Most of the investment proposals in critical sectors such as telecom and defence cleared by the Ministry of Home Affairs (MHA) in 2017 were from China, the UK, the US and Mauritius, said officials.
The ministry said it has given security clearance to over 5,000 investment proposals, including foreign direct investments, in the past four years. A senior home ministry official said that earlier, the time taken for security clearance for a project was eight-nine months on an average, it has now been brought down to 40 days since last year.
The MHA had formulated a new National Security Clearance Policy in 2015 after the government decided to speed up projects, which were stuck due to want of security clearance by the Intelligence Bureau (IB) or other agencies, including police. The policy has 15 parametres on which inputs from security agencies are sought. Once it has got an application from an investor, the ministry decides on the status of security clearance to the company within 4-6 weeks.
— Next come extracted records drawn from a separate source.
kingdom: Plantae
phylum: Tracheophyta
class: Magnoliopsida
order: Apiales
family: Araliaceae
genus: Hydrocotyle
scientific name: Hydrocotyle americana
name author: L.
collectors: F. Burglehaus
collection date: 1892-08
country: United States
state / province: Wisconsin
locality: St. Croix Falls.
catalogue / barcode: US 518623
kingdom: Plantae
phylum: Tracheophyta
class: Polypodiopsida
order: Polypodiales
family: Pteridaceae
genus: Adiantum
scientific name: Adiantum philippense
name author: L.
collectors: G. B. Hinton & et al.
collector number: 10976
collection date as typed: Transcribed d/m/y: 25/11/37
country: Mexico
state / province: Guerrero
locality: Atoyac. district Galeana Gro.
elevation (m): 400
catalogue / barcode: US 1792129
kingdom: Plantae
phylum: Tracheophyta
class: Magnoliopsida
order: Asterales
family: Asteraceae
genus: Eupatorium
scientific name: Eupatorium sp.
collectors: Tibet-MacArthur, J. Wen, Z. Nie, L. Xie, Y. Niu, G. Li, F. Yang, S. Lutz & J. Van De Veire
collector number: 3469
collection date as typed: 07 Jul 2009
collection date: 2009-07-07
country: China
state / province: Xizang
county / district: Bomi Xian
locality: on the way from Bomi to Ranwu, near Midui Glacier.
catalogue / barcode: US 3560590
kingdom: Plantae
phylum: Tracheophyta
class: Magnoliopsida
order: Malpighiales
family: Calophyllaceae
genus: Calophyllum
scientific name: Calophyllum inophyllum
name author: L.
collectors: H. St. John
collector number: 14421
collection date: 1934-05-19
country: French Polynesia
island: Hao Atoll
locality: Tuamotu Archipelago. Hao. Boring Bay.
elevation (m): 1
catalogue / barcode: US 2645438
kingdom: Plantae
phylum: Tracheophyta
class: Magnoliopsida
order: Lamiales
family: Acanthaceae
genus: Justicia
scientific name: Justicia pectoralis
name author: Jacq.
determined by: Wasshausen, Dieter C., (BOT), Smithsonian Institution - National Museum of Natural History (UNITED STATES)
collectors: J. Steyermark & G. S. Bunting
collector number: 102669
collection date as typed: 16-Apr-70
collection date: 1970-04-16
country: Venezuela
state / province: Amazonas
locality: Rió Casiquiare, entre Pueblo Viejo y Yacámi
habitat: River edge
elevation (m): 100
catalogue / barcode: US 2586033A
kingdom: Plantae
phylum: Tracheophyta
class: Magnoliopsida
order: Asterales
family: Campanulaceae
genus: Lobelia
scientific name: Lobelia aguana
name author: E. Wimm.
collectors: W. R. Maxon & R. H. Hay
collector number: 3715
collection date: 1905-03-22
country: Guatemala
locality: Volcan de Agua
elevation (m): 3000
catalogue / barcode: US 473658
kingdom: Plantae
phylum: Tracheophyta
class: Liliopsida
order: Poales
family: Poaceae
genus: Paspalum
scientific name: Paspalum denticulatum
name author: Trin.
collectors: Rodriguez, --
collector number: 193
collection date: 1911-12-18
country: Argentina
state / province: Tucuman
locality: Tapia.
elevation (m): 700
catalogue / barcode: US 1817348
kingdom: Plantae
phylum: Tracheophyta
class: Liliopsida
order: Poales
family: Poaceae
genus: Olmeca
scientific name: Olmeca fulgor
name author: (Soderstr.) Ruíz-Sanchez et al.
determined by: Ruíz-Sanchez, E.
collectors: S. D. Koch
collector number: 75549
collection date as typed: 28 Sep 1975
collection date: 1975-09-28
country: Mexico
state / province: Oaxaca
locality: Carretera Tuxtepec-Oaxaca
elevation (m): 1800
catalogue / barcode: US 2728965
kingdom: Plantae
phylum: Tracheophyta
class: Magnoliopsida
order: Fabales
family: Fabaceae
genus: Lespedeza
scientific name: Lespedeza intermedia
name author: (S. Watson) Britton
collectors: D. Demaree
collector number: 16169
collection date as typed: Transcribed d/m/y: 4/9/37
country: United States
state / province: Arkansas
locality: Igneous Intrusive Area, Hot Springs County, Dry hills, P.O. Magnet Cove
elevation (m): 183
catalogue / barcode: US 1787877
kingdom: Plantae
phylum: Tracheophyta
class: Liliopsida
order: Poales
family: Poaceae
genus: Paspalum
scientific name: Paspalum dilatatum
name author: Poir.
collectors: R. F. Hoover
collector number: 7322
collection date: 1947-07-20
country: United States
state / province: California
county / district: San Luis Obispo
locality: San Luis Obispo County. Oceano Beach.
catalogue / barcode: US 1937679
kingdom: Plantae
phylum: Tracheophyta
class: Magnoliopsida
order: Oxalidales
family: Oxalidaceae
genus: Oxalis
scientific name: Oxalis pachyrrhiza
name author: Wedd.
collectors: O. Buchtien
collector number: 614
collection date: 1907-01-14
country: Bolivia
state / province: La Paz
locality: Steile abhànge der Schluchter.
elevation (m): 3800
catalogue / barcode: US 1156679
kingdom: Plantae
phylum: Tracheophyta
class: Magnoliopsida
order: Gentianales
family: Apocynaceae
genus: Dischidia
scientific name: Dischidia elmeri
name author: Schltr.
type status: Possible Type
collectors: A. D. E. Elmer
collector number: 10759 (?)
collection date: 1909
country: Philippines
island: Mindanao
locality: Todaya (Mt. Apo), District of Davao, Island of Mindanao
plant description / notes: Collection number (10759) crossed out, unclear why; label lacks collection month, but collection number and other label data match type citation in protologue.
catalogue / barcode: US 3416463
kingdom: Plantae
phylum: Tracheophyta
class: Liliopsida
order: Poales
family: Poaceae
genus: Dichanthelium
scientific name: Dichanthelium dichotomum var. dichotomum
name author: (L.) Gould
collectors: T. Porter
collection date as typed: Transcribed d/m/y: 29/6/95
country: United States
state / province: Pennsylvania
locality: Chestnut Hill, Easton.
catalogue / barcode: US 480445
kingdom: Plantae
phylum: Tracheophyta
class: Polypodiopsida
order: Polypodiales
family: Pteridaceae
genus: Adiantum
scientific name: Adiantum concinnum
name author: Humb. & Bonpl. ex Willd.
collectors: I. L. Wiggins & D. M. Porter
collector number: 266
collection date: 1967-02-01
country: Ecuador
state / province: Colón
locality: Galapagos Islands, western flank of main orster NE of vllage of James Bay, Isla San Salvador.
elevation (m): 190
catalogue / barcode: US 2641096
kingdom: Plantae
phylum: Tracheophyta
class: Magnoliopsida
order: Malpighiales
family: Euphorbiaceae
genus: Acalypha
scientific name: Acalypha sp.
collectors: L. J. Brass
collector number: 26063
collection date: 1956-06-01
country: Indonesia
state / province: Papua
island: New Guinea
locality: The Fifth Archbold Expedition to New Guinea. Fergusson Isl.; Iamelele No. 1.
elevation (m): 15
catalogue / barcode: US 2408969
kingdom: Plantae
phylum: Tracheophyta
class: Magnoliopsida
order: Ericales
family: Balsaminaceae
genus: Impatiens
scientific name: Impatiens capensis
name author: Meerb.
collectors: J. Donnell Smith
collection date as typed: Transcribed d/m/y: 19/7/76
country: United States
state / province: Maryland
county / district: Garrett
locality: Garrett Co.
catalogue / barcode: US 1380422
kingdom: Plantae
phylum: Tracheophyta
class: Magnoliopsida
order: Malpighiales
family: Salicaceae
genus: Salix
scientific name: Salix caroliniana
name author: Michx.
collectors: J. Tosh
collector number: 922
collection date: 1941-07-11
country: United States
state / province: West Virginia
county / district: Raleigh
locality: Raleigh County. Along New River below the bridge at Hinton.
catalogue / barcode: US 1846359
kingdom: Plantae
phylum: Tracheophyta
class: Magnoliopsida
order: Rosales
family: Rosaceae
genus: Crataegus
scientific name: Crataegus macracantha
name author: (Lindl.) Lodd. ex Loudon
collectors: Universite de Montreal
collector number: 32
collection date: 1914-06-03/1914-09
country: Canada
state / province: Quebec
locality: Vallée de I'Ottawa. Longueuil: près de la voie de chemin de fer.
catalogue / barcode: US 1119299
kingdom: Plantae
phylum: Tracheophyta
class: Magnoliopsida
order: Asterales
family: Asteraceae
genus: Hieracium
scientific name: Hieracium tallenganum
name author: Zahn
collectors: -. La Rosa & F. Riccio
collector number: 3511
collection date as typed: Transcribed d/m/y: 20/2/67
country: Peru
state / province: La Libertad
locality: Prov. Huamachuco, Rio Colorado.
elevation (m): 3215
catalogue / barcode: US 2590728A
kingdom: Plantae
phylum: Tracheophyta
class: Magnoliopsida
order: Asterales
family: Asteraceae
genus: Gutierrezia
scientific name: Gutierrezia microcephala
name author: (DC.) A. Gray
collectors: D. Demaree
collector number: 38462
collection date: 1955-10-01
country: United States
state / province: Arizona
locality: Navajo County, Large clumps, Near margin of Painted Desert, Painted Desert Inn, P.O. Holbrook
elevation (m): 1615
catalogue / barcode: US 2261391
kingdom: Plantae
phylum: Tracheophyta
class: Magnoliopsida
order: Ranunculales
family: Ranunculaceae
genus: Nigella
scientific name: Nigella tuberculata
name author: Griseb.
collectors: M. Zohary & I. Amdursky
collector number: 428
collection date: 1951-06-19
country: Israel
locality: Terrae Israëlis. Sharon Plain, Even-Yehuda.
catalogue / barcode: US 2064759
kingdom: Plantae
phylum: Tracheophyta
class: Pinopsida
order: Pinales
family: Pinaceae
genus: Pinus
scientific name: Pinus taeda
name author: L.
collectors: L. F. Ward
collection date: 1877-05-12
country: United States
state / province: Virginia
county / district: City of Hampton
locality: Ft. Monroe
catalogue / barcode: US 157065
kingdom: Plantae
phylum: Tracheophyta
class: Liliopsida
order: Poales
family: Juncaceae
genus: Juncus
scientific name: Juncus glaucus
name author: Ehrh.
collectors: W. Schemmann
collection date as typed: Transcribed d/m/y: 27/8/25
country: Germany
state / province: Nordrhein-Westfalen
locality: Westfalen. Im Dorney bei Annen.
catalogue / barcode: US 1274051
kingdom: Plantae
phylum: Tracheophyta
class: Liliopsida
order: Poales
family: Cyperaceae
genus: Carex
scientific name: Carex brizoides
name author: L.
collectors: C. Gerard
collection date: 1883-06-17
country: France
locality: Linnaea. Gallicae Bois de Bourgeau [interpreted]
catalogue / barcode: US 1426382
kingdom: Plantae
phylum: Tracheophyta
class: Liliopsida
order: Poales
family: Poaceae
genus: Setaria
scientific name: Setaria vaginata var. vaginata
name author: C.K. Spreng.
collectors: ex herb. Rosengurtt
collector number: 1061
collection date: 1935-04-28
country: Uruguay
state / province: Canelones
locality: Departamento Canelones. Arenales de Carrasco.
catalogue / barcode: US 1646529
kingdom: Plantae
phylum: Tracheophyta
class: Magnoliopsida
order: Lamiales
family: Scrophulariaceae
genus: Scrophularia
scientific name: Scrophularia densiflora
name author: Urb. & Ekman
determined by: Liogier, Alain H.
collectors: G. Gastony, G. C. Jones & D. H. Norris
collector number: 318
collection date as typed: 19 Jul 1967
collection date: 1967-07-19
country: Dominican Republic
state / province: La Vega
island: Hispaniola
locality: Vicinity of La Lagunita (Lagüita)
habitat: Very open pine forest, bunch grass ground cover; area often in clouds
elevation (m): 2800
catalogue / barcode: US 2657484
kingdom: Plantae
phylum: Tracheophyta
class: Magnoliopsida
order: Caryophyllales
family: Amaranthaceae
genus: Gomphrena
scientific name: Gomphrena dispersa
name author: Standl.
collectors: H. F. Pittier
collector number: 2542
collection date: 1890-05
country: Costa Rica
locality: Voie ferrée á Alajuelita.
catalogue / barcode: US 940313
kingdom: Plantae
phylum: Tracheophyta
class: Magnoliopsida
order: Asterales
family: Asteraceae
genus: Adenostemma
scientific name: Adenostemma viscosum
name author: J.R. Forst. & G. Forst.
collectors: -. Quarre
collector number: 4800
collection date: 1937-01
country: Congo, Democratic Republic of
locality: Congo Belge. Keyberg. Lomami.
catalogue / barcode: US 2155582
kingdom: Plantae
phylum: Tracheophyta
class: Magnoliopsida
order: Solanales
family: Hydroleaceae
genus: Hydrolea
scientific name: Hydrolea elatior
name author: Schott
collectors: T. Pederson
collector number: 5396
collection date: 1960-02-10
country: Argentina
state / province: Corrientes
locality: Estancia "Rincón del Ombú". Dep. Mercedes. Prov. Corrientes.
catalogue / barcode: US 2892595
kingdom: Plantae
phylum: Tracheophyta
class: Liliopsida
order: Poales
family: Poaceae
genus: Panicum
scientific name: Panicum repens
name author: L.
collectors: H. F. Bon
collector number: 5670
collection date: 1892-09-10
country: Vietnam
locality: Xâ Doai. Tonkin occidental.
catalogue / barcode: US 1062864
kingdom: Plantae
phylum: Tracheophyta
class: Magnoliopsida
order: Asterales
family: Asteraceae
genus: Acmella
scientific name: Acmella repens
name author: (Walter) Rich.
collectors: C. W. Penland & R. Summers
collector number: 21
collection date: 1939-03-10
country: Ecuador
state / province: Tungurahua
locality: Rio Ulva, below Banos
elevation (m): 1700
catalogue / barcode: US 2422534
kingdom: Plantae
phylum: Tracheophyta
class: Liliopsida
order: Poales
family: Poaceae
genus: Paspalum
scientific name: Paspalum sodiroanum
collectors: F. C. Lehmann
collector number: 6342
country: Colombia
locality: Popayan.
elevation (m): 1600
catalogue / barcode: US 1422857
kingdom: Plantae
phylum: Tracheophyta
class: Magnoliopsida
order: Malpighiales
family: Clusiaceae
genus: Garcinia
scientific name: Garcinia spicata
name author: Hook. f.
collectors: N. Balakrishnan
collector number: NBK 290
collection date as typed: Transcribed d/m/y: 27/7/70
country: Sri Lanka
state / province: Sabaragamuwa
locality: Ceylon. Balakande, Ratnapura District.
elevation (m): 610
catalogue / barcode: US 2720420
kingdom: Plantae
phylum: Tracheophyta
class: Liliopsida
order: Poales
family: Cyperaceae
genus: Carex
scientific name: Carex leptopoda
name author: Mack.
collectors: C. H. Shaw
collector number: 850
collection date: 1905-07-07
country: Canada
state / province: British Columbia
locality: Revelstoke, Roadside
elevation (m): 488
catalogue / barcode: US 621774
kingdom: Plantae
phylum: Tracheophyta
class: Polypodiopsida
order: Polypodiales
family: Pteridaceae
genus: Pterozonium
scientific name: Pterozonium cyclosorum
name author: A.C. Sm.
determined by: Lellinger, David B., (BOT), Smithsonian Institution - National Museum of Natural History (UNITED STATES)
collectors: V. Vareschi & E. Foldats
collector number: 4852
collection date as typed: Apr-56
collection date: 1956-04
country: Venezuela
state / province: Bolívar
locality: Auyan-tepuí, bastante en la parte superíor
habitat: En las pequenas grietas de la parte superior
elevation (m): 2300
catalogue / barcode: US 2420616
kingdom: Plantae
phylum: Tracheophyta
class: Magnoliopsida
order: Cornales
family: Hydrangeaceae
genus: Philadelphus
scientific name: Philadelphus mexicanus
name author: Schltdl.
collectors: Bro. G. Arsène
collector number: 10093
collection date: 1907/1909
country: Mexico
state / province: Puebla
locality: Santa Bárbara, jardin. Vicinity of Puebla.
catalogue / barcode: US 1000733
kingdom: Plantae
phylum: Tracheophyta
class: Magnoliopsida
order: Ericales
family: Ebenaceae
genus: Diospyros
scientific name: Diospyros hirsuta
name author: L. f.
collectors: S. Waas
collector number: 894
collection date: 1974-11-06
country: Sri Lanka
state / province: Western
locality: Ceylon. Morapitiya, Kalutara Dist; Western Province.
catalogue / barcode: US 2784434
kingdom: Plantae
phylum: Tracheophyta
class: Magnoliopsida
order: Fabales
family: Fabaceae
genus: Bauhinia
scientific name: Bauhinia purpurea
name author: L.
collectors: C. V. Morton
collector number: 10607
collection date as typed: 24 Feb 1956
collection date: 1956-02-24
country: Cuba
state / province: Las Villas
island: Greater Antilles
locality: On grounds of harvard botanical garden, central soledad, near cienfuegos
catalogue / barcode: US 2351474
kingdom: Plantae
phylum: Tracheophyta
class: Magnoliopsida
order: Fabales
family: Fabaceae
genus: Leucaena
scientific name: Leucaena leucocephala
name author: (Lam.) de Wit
The home ministry granted security clearance to 815 investment proposals in 2014, 1,201 proposals in 2015 and 1,260 in 2016, a home ministry official said. In 2017, security clearances were given to around 1,071 proposals, the official said. In addition, 543 proposals were automatically cleared in 2015 due to implementation of the revised policy guidelines. Of these proposals, 390 pertained to the Ministry of Information and Broadcasting, 235 related to civil aviation and 46 FDI proposals.
Among the foreign countries, the US, China (including Hong Kong), Mauritius and the UK has received green signal for the highest number of projects (10 each), followed by Germany (6), Bangladesh (3) and two each for Italy, Israel, Netherlands and Switzerland. A home ministry spokesperson said: “We have been clearing proposals for security clearance as it comes after due diligence. We only seek relevant information and the emphasis is always on to give security clearance as quickly as possible.”
Currently, only 11 sectors, including defence and retail trading, require government approval for foreign direct investment.